ASSIGNMENT
Each record below is to be output unchanged, and any picture is to be dropped.
____________________
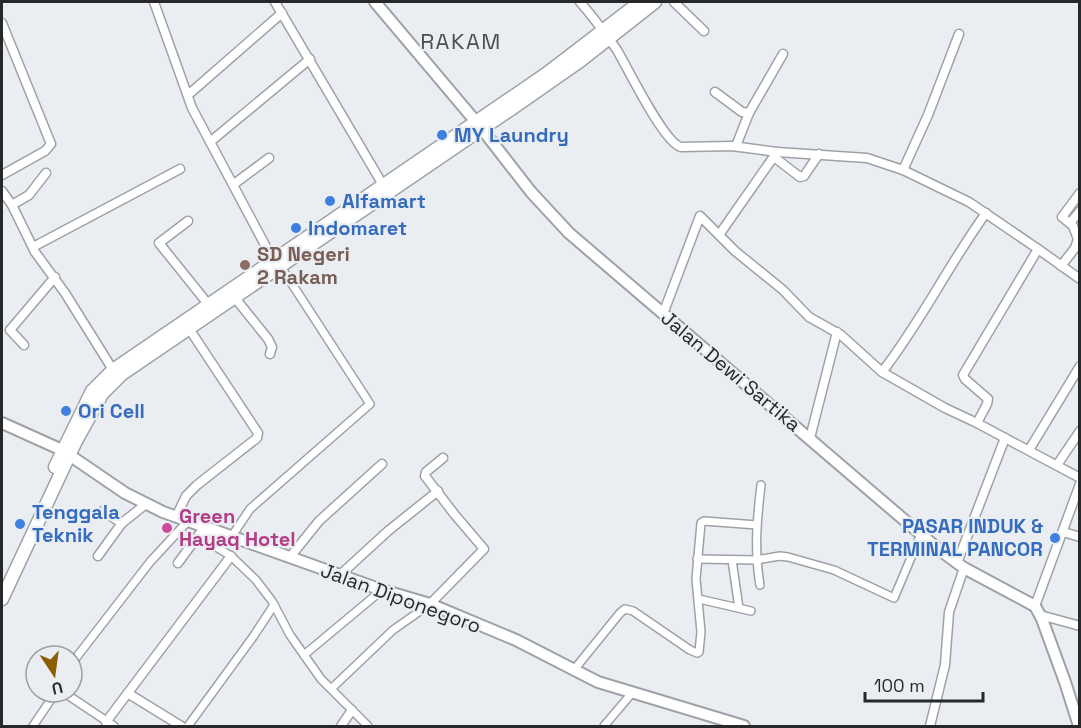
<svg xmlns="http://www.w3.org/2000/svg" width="1081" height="728" font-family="'Space Grotesk',sans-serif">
  <rect width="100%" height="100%" fill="#eaeef2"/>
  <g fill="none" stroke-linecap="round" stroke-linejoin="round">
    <defs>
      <g id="pedestrian">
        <polyline points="198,536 231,556 256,580 272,601 290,635 321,679 368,726"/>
        <polyline points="232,536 250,509 370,404 281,267"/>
        <polyline points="697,559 756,560 780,556 788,557 834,570 894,598 921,534"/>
        <polyline points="732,560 739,608"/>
        <path d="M760 585C754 550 757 519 761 485"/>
        <polyline points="699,599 751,611"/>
        <polyline points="304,655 382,590"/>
        <polyline points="72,663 150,562 187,522"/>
        <polyline points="573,671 620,613 625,609 633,611 690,650 697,653 699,652 701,632 696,579 701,523 704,521 757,525"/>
        <polyline points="332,688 393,630 430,604"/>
        <polyline points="63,692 114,726"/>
        <polyline points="33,726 56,692"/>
        <polyline points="188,726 253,637 274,605"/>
        <polyline points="604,726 632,693"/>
      </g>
      <g id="minor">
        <polyline points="154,2 192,108 273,260"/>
        <polyline points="275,2 383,185"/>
        <path d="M580 2C593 17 605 33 617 50 628 69 664 143 681 147L732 146 777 152 867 158 903 170 969 202 1038 249 963 375 965 379 988 399 987 404 977 423 1005 438 957 563"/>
        <polyline points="674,2 704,31"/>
        <polyline points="2,23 51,144 45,151 2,175"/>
        <polyline points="715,92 742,112 749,113"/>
        <polyline points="188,95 282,13"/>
        <polyline points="210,142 310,59"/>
        <polyline points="736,146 749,113 783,54"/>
        <polyline points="774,157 800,177 804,176 819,154"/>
        <polyline points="903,170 928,115 959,34"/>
        <polyline points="234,184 269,158"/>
        <polyline points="2,191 12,205 35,252 65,293 113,370"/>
        <polyline points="12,205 29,195 46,173"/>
        <polyline points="188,221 159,243 208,304"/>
        <polyline points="1070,223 1080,211"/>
        <polyline points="719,235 777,152"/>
        <polyline points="33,247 180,169"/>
        <polyline points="1038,249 1080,279"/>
        <polyline points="1061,266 1075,248 1078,239 1073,226 1062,217 1080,193"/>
        <polyline points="235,298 268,339 272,347 270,354"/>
        <path d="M663 314 700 216 735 251 783 290 809 317 841 335 882 372C921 322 949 264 986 213"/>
        <polyline points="24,345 10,330 55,277"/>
        <polyline points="882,372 945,408 977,423"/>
        <polyline points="810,438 837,332"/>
        <polyline points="1005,438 1080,478"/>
        <polyline points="1029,450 1080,366"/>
        <polyline points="1057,465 1080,431"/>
        <polyline points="103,511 122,523"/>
        <polyline points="176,517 186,496 197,485 257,438 258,433 186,324"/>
        <polyline points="1063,532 1080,537"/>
        <polyline points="98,556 122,523 146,504"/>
        <polyline points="290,557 319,521 382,464"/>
        <polyline points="178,563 200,533 211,531"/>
        <polyline points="340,575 388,531 438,491"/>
        <polyline points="430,604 484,549 455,515 425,476 426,472 443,458"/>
        <polyline points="1035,606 1080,484"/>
        <polyline points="1040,615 1080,626"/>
        <polyline points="129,694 181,726"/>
        <polyline points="106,722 231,556"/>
        <polyline points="341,726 352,710"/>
        <polyline points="930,726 945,665 949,612 964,568"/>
      </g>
      <g id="tertiary">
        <polyline points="375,2 482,129 531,192 569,233 937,548 964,568 1035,606 1042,619 1065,682 1079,726"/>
        <polyline points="2,423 62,450 125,493 163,512 382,590 430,604 516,640 598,682 744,726"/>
      </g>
      <g id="secondary">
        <polyline points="55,467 92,391 113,370 546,74 640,2"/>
        <polyline points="2,599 76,441 102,394 122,374 517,105 580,61 655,2"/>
      </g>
    </defs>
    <use href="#pedestrian" stroke="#9ea2a6" stroke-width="10"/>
    <use href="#minor" stroke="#9ea2a6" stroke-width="11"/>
    <use href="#tertiary" stroke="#9ea2a6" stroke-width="14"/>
    <use href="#secondary" stroke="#9ea2a6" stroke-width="15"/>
    <use href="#pedestrian" stroke="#fff" stroke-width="7"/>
    <use href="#minor" stroke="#fff" stroke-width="8"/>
    <use href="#tertiary" stroke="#fff" stroke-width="10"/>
    <use href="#secondary" stroke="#fff" stroke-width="12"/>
  </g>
  <g fill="#3f7fe0" stroke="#eaeef2" stroke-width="2">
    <circle cx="442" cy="135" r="6"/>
    <circle cx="330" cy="201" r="6"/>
    <circle cx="296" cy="228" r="6"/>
    <circle cx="66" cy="411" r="6"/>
    <circle cx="20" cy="524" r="6"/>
    <circle cx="1055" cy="538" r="6"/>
  </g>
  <circle fill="#8d6e63" stroke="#eaeef2" stroke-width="2" cx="245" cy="265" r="6"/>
  <circle fill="#d1479c" stroke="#eaeef2" stroke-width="2" cx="167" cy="528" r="6"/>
  <g text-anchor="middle" stroke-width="4.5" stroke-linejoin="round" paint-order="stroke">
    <g font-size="20" font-weight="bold" fill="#366cbe" stroke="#eaeef2" text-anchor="start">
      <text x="454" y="142">MY Laundry</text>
      <text x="342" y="208">Alfamart</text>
      <text x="308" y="235">Indomaret</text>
      <text x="78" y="418">Ori Cell</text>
      <text x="32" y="519">Tenggala<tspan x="32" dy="23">Teknik</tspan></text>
      <text x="1043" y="533" text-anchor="end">PASAR INDUK &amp;<tspan x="1043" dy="23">TERMINAL PANCOR</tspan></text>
    </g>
    <g font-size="20" font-weight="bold" fill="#785e54" stroke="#eaeef2" text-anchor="start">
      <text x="257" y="261">SD Negeri<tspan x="257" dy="23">2 Rakam</tspan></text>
    </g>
    <g font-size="20" fill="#262829" stroke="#eaeef2">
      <text transform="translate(731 371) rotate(40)" y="7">Jalan Dewi Sartika</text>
      <text transform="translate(401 598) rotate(20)" y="7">Jalan Diponegoro</text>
    </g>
    <g font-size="20" font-weight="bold" fill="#b23c85" stroke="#eaeef2" text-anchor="start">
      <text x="179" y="523">Green<tspan x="179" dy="23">Hayaq Hotel</tspan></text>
    </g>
    <g font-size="22" letter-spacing="1.5" fill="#4b4f52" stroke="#eaeef2">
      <text x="461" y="49">RAKAM</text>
    </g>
  </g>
  <rect width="1081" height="728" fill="none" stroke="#262829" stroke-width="6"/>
  <g transform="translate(54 674) rotate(167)"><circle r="28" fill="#eaeef2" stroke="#9c9fa2" stroke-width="1.5"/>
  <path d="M0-4.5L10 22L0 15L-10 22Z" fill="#8b5e02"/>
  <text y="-9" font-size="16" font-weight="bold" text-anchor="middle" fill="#262829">U</text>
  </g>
  <path d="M865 692v9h118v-9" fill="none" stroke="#262829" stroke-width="3"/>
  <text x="874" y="692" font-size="18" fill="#262829" stroke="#eaeef2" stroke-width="4.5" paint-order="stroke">100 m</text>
</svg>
____________________
EXERCISE OUTPUT
<svg xmlns="http://www.w3.org/2000/svg" width="1081" height="728" font-family="'Space Grotesk',sans-serif">
  <rect width="100%" height="100%" fill="#eaeef2"/>
  <g fill="none" stroke-linecap="round" stroke-linejoin="round">
    <defs>
      <g id="pedestrian">
        <polyline points="198,536 231,556 256,580 272,601 290,635 321,679 368,726"/>
        <polyline points="232,536 250,509 370,404 281,267"/>
        <polyline points="697,559 756,560 780,556 788,557 834,570 894,598 921,534"/>
        <polyline points="732,560 739,608"/>
        <path d="M760 585C754 550 757 519 761 485"/>
        <polyline points="699,599 751,611"/>
        <polyline points="304,655 382,590"/>
        <polyline points="72,663 150,562 187,522"/>
        <polyline points="573,671 620,613 625,609 633,611 690,650 697,653 699,652 701,632 696,579 701,523 704,521 757,525"/>
        <polyline points="332,688 393,630 430,604"/>
        <polyline points="63,692 114,726"/>
        <polyline points="33,726 56,692"/>
        <polyline points="188,726 253,637 274,605"/>
        <polyline points="604,726 632,693"/>
      </g>
      <g id="minor">
        <polyline points="154,2 192,108 273,260"/>
        <polyline points="275,2 383,185"/>
        <path d="M580 2C593 17 605 33 617 50 628 69 664 143 681 147L732 146 777 152 867 158 903 170 969 202 1038 249 963 375 965 379 988 399 987 404 977 423 1005 438 957 563"/>
        <polyline points="674,2 704,31"/>
        <polyline points="2,23 51,144 45,151 2,175"/>
        <polyline points="715,92 742,112 749,113"/>
        <polyline points="188,95 282,13"/>
        <polyline points="210,142 310,59"/>
        <polyline points="736,146 749,113 783,54"/>
        <polyline points="774,157 800,177 804,176 819,154"/>
        <polyline points="903,170 928,115 959,34"/>
        <polyline points="234,184 269,158"/>
        <polyline points="2,191 12,205 35,252 65,293 113,370"/>
        <polyline points="12,205 29,195 46,173"/>
        <polyline points="188,221 159,243 208,304"/>
        <polyline points="1070,223 1080,211"/>
        <polyline points="719,235 777,152"/>
        <polyline points="33,247 180,169"/>
        <polyline points="1038,249 1080,279"/>
        <polyline points="1061,266 1075,248 1078,239 1073,226 1062,217 1080,193"/>
        <polyline points="235,298 268,339 272,347 270,354"/>
        <path d="M663 314 700 216 735 251 783 290 809 317 841 335 882 372C921 322 949 264 986 213"/>
        <polyline points="24,345 10,330 55,277"/>
        <polyline points="882,372 945,408 977,423"/>
        <polyline points="810,438 837,332"/>
        <polyline points="1005,438 1080,478"/>
        <polyline points="1029,450 1080,366"/>
        <polyline points="1057,465 1080,431"/>
        <polyline points="103,511 122,523"/>
        <polyline points="176,517 186,496 197,485 257,438 258,433 186,324"/>
        <polyline points="1063,532 1080,537"/>
        <polyline points="98,556 122,523 146,504"/>
        <polyline points="290,557 319,521 382,464"/>
        <polyline points="178,563 200,533 211,531"/>
        <polyline points="340,575 388,531 438,491"/>
        <polyline points="430,604 484,549 455,515 425,476 426,472 443,458"/>
        <polyline points="1035,606 1080,484"/>
        <polyline points="1040,615 1080,626"/>
        <polyline points="129,694 181,726"/>
        <polyline points="106,722 231,556"/>
        <polyline points="341,726 352,710"/>
        <polyline points="930,726 945,665 949,612 964,568"/>
      </g>
      <g id="tertiary">
        <polyline points="375,2 482,129 531,192 569,233 937,548 964,568 1035,606 1042,619 1065,682 1079,726"/>
        <polyline points="2,423 62,450 125,493 163,512 382,590 430,604 516,640 598,682 744,726"/>
      </g>
      <g id="secondary">
        <polyline points="55,467 92,391 113,370 546,74 640,2"/>
        <polyline points="2,599 76,441 102,394 122,374 517,105 580,61 655,2"/>
      </g>
    </defs>
    <use href="#pedestrian" stroke="#9ea2a6" stroke-width="10"/>
    <use href="#minor" stroke="#9ea2a6" stroke-width="11"/>
    <use href="#tertiary" stroke="#9ea2a6" stroke-width="14"/>
    <use href="#secondary" stroke="#9ea2a6" stroke-width="15"/>
    <use href="#pedestrian" stroke="#fff" stroke-width="7"/>
    <use href="#minor" stroke="#fff" stroke-width="8"/>
    <use href="#tertiary" stroke="#fff" stroke-width="10"/>
    <use href="#secondary" stroke="#fff" stroke-width="12"/>
  </g>
  <g fill="#3f7fe0" stroke="#eaeef2" stroke-width="2">
    <circle cx="442" cy="135" r="6"/>
    <circle cx="330" cy="201" r="6"/>
    <circle cx="296" cy="228" r="6"/>
    <circle cx="66" cy="411" r="6"/>
    <circle cx="20" cy="524" r="6"/>
    <circle cx="1055" cy="538" r="6"/>
  </g>
  <circle fill="#8d6e63" stroke="#eaeef2" stroke-width="2" cx="245" cy="265" r="6"/>
  <circle fill="#d1479c" stroke="#eaeef2" stroke-width="2" cx="167" cy="528" r="6"/>
  <g text-anchor="middle" stroke-width="4.5" stroke-linejoin="round" paint-order="stroke">
    <g font-size="20" font-weight="bold" fill="#366cbe" stroke="#eaeef2" text-anchor="start">
      <text x="454" y="142">MY Laundry</text>
      <text x="342" y="208">Alfamart</text>
      <text x="308" y="235">Indomaret</text>
      <text x="78" y="418">Ori Cell</text>
      <text x="32" y="519">Tenggala<tspan x="32" dy="23">Teknik</tspan></text>
      <text x="1043" y="533" text-anchor="end">PASAR INDUK &amp;<tspan x="1043" dy="23">TERMINAL PANCOR</tspan></text>
    </g>
    <g font-size="20" font-weight="bold" fill="#785e54" stroke="#eaeef2" text-anchor="start">
      <text x="257" y="261">SD Negeri<tspan x="257" dy="23">2 Rakam</tspan></text>
    </g>
    <g font-size="20" fill="#262829" stroke="#eaeef2">
      <text transform="translate(731 371) rotate(40)" y="7">Jalan Dewi Sartika</text>
      <text transform="translate(401 598) rotate(20)" y="7">Jalan Diponegoro</text>
    </g>
    <g font-size="20" font-weight="bold" fill="#b23c85" stroke="#eaeef2" text-anchor="start">
      <text x="179" y="523">Green<tspan x="179" dy="23">Hayaq Hotel</tspan></text>
    </g>
    <g font-size="22" letter-spacing="1.5" fill="#4b4f52" stroke="#eaeef2">
      <text x="461" y="49">RAKAM</text>
    </g>
  </g>
  <rect width="1081" height="728" fill="none" stroke="#262829" stroke-width="6"/>
  <g transform="translate(54 674) rotate(167)"><circle r="28" fill="#eaeef2" stroke="#9c9fa2" stroke-width="1.5"/>
  <path d="M0-4.5L10 22L0 15L-10 22Z" fill="#8b5e02"/>
  <text y="-9" font-size="16" font-weight="bold" text-anchor="middle" fill="#262829">U</text>
  </g>
  <path d="M865 692v9h118v-9" fill="none" stroke="#262829" stroke-width="3"/>
  <text x="874" y="692" font-size="18" fill="#262829" stroke="#eaeef2" stroke-width="4.5" paint-order="stroke">100 m</text>
</svg>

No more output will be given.